When the guy he was linked to, got up to talk he said that he chose Cage because he knew he could bully him and force him to obey. He needed someone to help him commit the murder, and Cage was just damaged enough to be easily forced into it.
His mother called the other guy evil, said he was the spawn of Satan, and asked if I wanted to watch the sentencing tape she had and hear her speech.
I asked her if it would make her cry to hear it again. She said she always cried every time she heard it but she couldn’t stop watching it. I hugged her, told her I loved her, and told her we should not watch it.
See, I knew then what I had known years ago. Cage’s dad had beaten him down so much, he was used to be kicked. On the street, Cage was a machine. He was a powerhouse, but he was used to being beaten down and broken by his father.
His mother had left his father years ago. She hated him for what he had done, for his drinking and for the things he had done to Meek. She didn’t get into any details. I didn’t ask.
She asked questions about our life for a while but could barely pay attention. I told her I was going to college, but the news seemed to hurt her, so I changed the subject. I soon realized I was causing her pain just by being there. Seeing me out and free and not standing beside her son was bending her.
We left, but before we did Meek came in with her new man. I can’t remember if he was her boyfriend, or her fiancé. She was happy. She was bright. And she talked about how much she hated her father.
Again, I asked no questions. We talked for a while, then Bekah and I left. I needed to put that place behind me.
We were in Milwaukee, so we had to get Cousins Subs. It’s a sub shop chain that only exists in Wisconsin. If you are ever there, go find that shop. There are a few of them in town. I set a sub in front of her in the little red plastic basket they come in and she looked at it. Ham and cheese, tomatoes, string onions, mine had mayo, hers didn’t, a bit of oregano. That is it. She looked at it trying to be impressed. She wanted this to be as special to her as it was to me. She nodded and smiled.
“Don’t nod and smile,” I said to her. “You have no idea. It looks nothing like it tastes. Pick it up and eat it. Then you’re allowed to nod and smile.”
She giggled and ate. Of course, she freaked out. It’s Cousins. She had no choice. If you ever go to Milwaukee, get Cousins while you are there. Tell them Jesse sent you. They will look at you like your crazy because they have no idea who I am, but it will make me happy, so do it anyway.
I bought a full sized fifteen-inch sub for Mumble and put it in the cooler. We drove it home and gave it to him and he almost cried.
Rose started in on us asking us all sorts of questions, all the while showing that she was still mad we had gone at all.
When I told her that everyone loved Bekah and they could not wait for the wedding, she scowled. When I told her everyone had promised to come to see us get married, she stormed out of the room. She still had no idea how she was going to tear us apart, but she was working on it.

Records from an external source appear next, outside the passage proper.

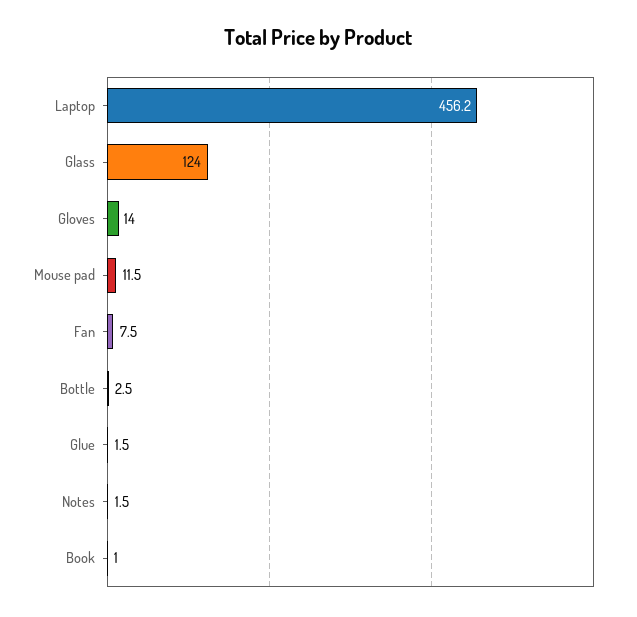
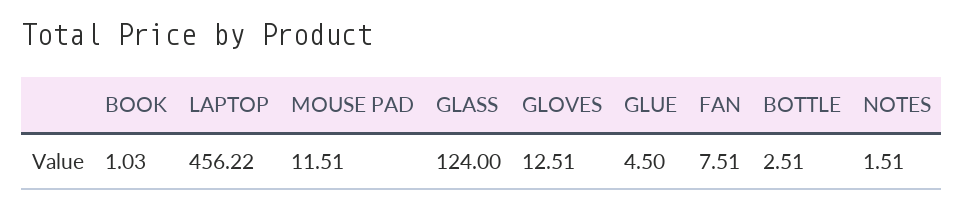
Gloves: 14 -> 12.51
Glue: 1.5 -> 4.5

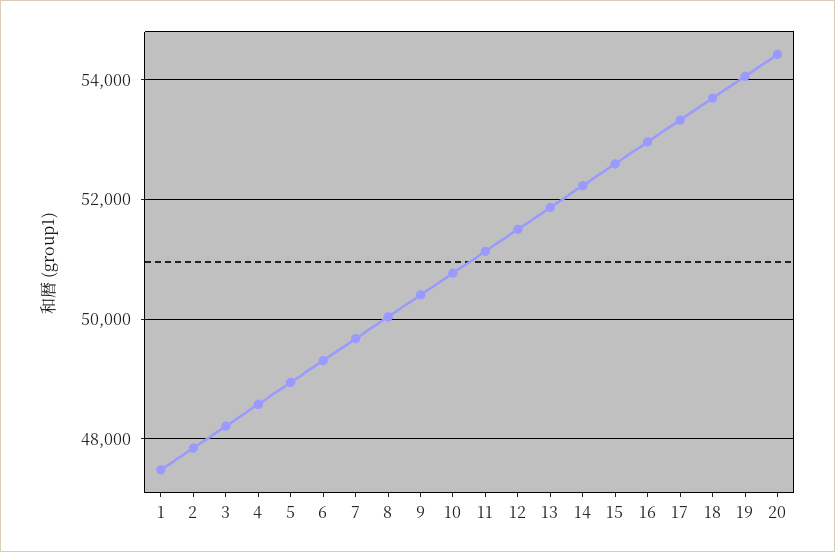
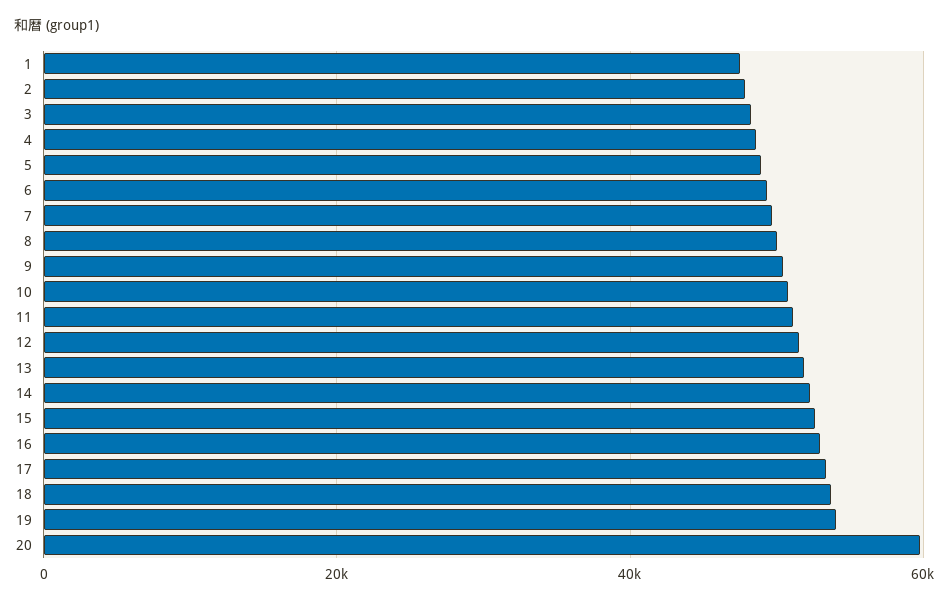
20: 54400 -> 60000

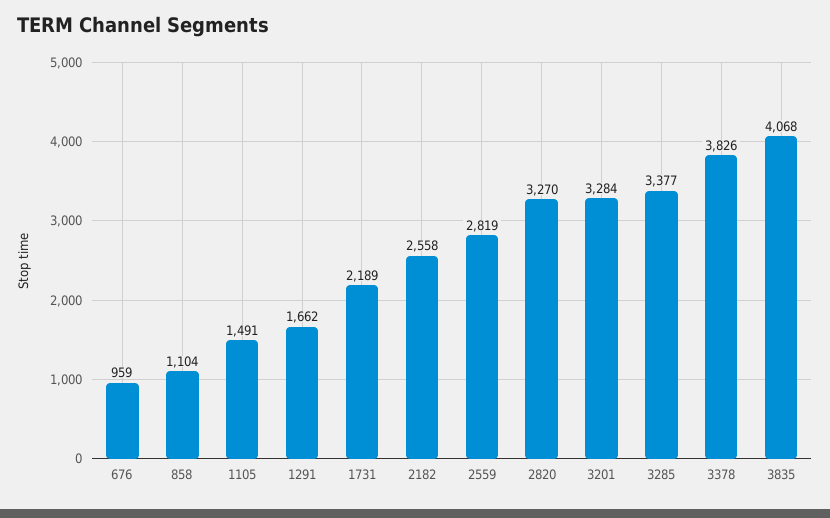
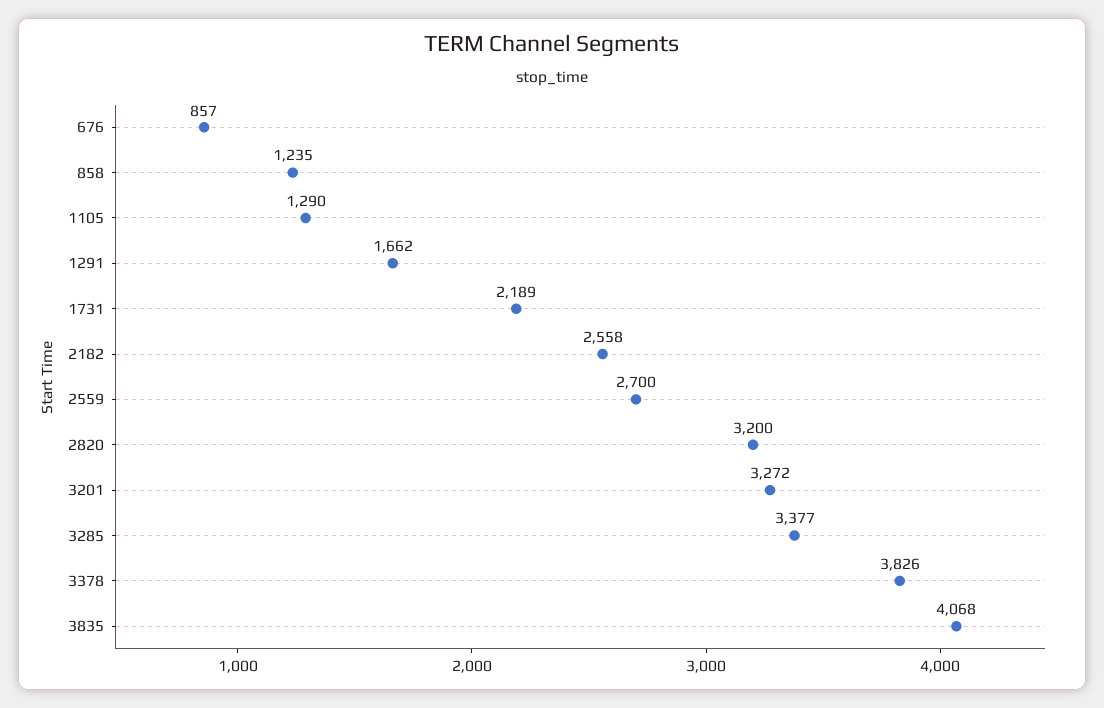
676: 959 -> 857
858: 1104 -> 1235
1105: 1491 -> 1290
2559: 2819 -> 2700
2820: 3270 -> 3200
3201: 3284 -> 3272

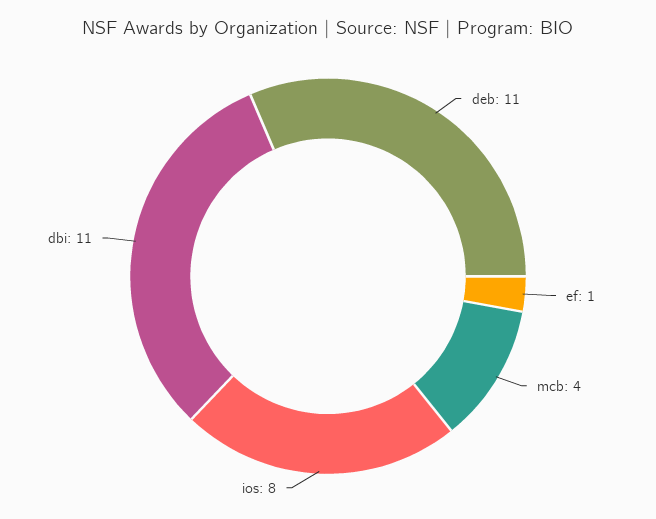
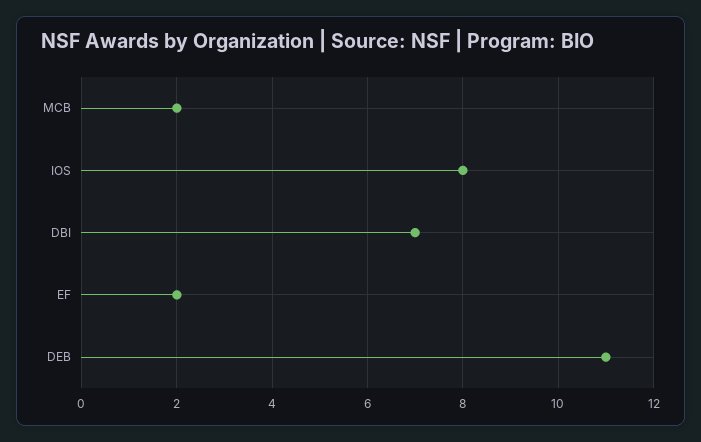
ef: 1 -> 2
mcb: 4 -> 2
dbi: 11 -> 7

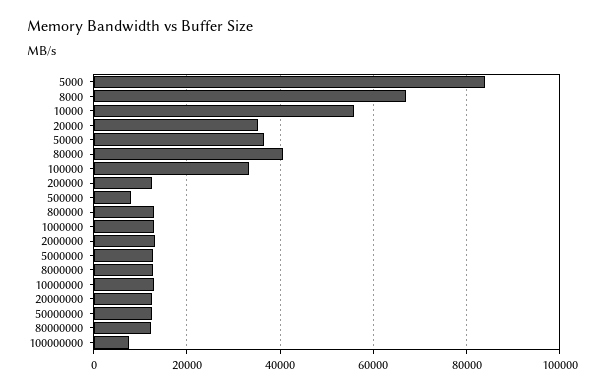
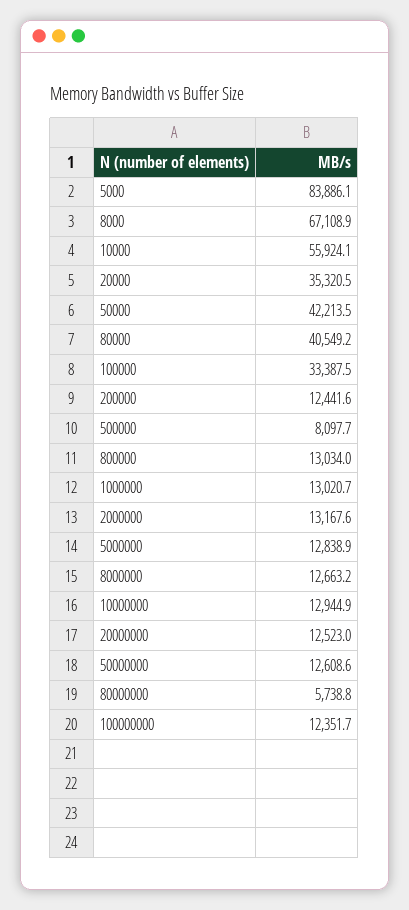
50000: 36000 -> 42213.5
80000000: 12000 -> 5738.8
100000000: 8000 -> 12351.7

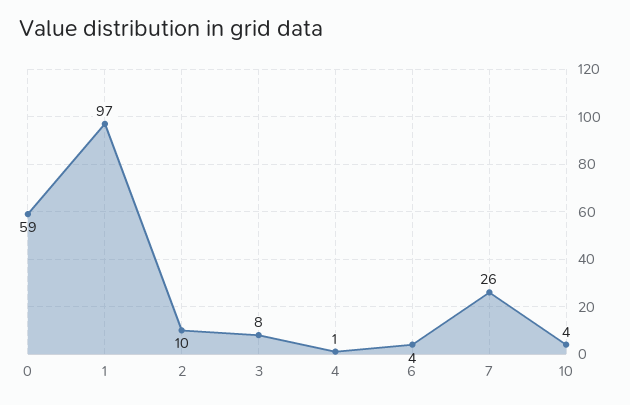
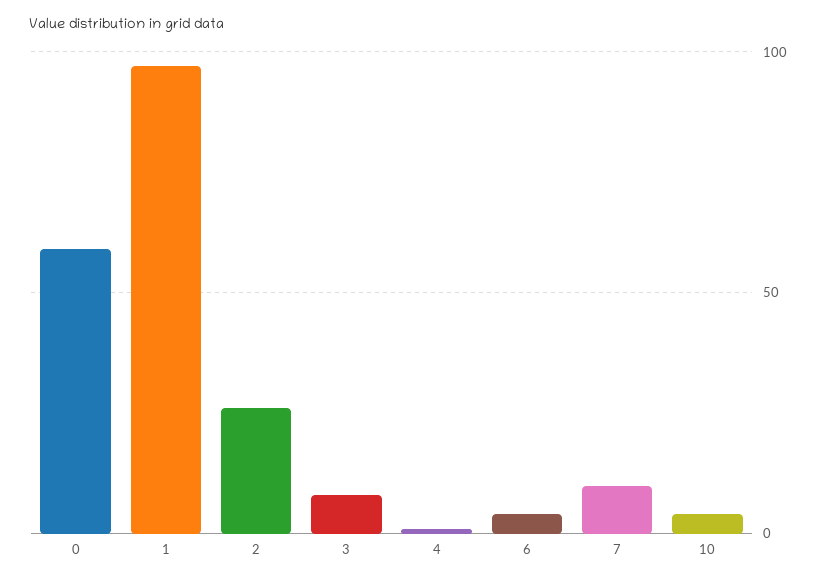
2: 10 -> 25
7: 26 -> 10

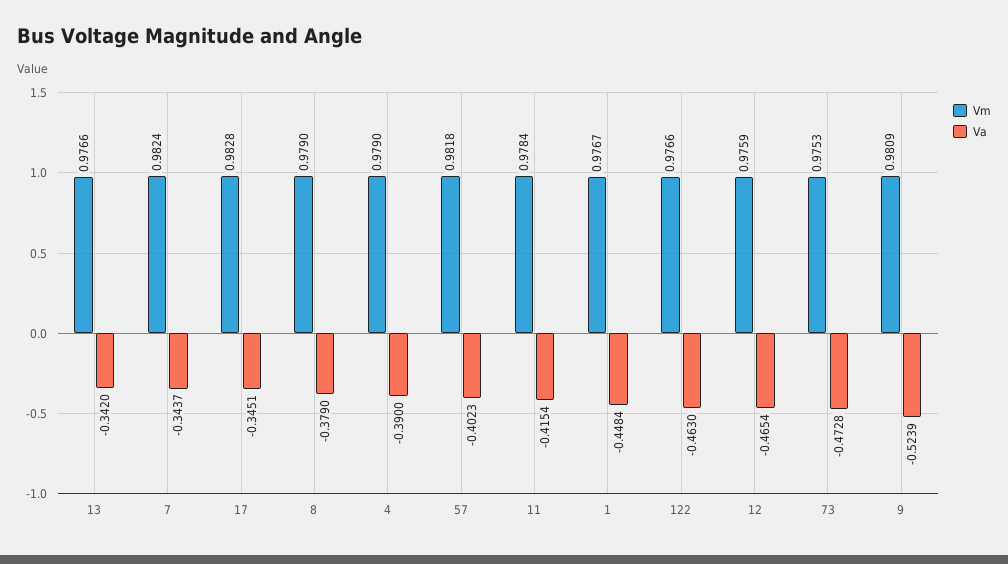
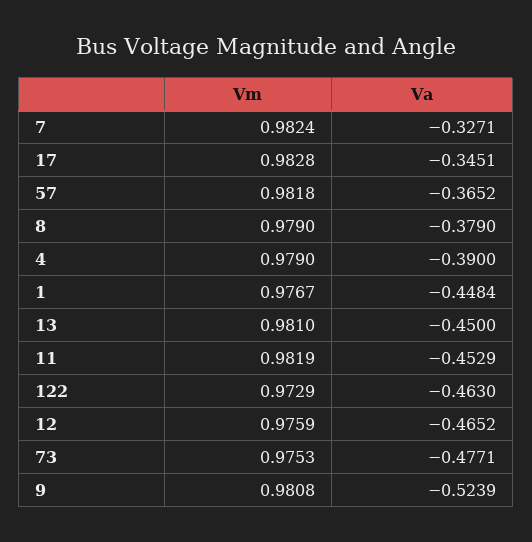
Vm, 13: 0.9766 -> 0.981
Va, 13: -0.342 -> -0.45
Va, 7: -0.3437 -> -0.3271
Va, 57: -0.4023 -> -0.3652
Vm, 11: 0.9784 -> 0.9819
Va, 11: -0.4154 -> -0.4529
Vm, 122: 0.9766 -> 0.9729
Va, 12: -0.4654 -> -0.4652
Va, 73: -0.4728 -> -0.4771
Vm, 9: 0.9809 -> 0.9808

When it was all done, and I was walking into Best Western, it seemed surreal. I had taken the woman I loved back home. Had shown her my life. Had taken her through the streets I grew up on. She had learned it all and experienced it all without fear or shame.
No matter the neighborhood, she was never nervous because she had the Street Rat with her. That would stick. She would never be scared, not of me or around me. Even when Teth grabbed her by the throat. Even when Assassin pulled a blade on her. Nothing scared her, because she knew that within me was the guy she loved. And deep inside him, buried under pain and abuse and a broken mind, cowered a power that would never let anything hurt her.